Rilling became well known for his performances of the music of Johann Sebastian Bach, touring widely with the Gächinger Kantorei and the Bach Collegium Stuttgart and often introducing the music in talk concerts. The talks included music examples by all performers, making the music accessible for all kinds of listeners because specialist terminology was "translated" immediately into sounds. Rilling co-founded the Oregon Bach Festival in 1970, and served as its artistic director until 2013. Also in 1970, he was the first German conductor to lead the Israel Philharmonic Orchestra. He also held talk concerts in Eastern Europe, and conducted Bach's Mass in B minor in an open-air-concert at the Dresden Zwinger before German Reunification. He was an ambassador bringing Bach's music towards better understanding outside West Germany. The Polish composer Krzysztof Penderecki became a friend.

Rilling co-founded and led the Internationale Bachakademie Stuttgart in 1981, offering seminars, lectures, open rehearsals, master classes, workshops and concerts. In 1988, he conducted the world premiere of the Messa per Rossini; he also conducted the work at the Rheingau Musik Festival in 2001, where he traditionally led the final concert. In 2001, Rilling created the Festival Ensemble as part of the European Music Festival Stuttgart. He became the festival conductor and lecturer at the Toronto Bach Festival in 2004. He continued to lead the Gächinger Kantorei and the Bach-Collegium Stuttgart until 2013, and retired from conducting concerts in 2018.

Rilling died in Leonberg on 11 February 2026, at the age of 92. Gerald Felber, writing for the Frankfurter Allgemeine Zeitung, characterised Rilling first as a mediator, adding "persistent, determined and with stamina".

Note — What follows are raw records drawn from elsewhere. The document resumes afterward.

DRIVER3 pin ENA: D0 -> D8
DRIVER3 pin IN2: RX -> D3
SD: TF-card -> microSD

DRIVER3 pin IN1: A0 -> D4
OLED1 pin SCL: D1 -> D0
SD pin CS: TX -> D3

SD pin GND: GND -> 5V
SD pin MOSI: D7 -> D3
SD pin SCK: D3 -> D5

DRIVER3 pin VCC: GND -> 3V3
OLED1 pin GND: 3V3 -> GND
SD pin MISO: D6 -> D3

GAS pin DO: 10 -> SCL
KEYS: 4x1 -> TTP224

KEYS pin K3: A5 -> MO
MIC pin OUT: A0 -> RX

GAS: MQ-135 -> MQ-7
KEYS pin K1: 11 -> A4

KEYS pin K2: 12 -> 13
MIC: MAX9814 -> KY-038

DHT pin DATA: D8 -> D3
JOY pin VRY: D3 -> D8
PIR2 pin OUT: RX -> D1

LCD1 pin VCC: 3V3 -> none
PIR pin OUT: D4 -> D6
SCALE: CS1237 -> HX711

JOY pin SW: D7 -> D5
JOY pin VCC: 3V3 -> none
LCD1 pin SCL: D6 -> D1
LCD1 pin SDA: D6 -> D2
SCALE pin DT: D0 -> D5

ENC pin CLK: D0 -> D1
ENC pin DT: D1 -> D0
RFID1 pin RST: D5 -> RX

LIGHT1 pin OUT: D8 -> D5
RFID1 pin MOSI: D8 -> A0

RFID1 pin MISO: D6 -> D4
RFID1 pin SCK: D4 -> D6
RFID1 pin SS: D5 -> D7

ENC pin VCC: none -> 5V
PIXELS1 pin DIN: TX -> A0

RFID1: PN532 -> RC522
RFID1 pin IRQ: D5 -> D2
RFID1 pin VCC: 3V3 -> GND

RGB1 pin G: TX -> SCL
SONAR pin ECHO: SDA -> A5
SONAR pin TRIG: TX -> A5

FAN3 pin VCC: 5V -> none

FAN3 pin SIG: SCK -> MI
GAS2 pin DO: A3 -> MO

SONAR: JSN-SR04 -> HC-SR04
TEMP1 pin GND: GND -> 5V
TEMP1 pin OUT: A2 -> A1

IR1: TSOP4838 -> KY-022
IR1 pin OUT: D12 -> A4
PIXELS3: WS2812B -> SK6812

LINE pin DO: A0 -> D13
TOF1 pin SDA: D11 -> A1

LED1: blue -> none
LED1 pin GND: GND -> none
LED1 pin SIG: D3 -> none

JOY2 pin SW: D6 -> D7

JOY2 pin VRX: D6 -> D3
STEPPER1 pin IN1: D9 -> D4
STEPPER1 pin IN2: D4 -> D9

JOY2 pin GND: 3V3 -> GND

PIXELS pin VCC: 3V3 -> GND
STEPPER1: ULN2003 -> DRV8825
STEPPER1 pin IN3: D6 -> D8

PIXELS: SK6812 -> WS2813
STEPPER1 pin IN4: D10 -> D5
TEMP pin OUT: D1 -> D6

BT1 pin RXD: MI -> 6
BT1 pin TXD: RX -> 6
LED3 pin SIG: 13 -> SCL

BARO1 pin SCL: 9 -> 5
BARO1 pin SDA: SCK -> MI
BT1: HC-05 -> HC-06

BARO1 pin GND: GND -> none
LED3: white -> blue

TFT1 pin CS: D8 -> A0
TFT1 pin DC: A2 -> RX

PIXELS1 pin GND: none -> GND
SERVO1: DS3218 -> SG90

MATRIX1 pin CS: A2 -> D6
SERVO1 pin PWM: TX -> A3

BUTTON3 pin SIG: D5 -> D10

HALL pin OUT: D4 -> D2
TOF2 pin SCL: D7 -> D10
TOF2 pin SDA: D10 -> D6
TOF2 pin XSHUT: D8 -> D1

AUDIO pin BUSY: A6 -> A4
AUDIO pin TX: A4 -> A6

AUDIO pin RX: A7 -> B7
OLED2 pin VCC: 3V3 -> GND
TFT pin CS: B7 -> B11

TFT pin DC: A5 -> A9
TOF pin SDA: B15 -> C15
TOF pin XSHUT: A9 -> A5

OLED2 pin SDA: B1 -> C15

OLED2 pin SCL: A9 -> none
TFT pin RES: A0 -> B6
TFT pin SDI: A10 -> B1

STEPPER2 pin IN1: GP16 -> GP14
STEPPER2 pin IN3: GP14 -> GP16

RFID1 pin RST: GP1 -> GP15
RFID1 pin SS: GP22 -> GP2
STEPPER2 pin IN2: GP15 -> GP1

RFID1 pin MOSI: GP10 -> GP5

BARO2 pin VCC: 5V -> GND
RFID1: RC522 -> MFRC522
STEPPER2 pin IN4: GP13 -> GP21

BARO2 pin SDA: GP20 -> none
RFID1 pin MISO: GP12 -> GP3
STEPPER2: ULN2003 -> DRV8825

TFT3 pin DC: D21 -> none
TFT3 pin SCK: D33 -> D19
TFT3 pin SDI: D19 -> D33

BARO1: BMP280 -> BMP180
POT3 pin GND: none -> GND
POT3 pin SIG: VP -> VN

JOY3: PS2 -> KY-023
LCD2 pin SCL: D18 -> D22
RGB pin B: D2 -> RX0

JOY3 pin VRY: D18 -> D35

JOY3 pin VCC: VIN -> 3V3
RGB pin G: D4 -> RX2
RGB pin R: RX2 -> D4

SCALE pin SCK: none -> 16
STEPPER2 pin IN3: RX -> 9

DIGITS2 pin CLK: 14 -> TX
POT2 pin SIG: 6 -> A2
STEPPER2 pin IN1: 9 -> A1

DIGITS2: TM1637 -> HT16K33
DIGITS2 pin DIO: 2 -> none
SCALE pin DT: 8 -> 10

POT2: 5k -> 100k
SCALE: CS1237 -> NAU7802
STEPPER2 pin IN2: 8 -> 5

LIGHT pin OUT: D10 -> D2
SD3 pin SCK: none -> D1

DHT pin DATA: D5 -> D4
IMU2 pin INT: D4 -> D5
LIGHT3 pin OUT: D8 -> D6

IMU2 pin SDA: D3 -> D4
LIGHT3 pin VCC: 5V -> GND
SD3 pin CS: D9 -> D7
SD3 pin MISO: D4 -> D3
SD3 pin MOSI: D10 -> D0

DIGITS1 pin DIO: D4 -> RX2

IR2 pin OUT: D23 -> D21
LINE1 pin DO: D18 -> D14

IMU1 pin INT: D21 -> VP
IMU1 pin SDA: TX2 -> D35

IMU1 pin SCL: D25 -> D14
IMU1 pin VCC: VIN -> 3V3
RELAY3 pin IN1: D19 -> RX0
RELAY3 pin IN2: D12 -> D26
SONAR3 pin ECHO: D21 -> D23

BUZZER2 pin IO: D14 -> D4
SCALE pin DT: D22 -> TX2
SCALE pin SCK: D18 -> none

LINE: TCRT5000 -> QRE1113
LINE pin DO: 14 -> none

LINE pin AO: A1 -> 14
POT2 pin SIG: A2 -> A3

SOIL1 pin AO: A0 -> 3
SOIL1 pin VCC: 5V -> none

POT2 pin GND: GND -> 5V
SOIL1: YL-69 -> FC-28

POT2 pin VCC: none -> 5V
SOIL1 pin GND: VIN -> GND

== Recordings and awards ==
Rilling was the first conductor to record Bach's complete church cantatas, from 1970 to 1985. During this time, historically informed performances began and flourished; he was interested in more dynamic interpretation, but retained traditional instruments. He recorded the complete works of Bach by 2000 in the Edition Bachakademie, a monumental task involving over 1,000 pieces of music – spanning 172 compact discs. He also recorded many classical and romantic choral and orchestral works, including the works of Johannes Brahms. While most of his recording output was of works of Bach and other Baroque composers, he did champion and record works of contemporary composers. Rilling's recording of Penderecki's Credo, commissioned and performed by the Oregon Bach Festival, won the 2001 Grammy Award for best choral performance. He received the Bach Medal in 2004. Another example of his recording 20th century works was Honegger's Jeanne d'Arc au bûcher (Hänssler Classic, 2013).

In 2008, Rilling was awarded the Sanford Award by the Yale School of Music at Yale University. He was the 2011 recipient of the Herbert von Karajan Music Prize.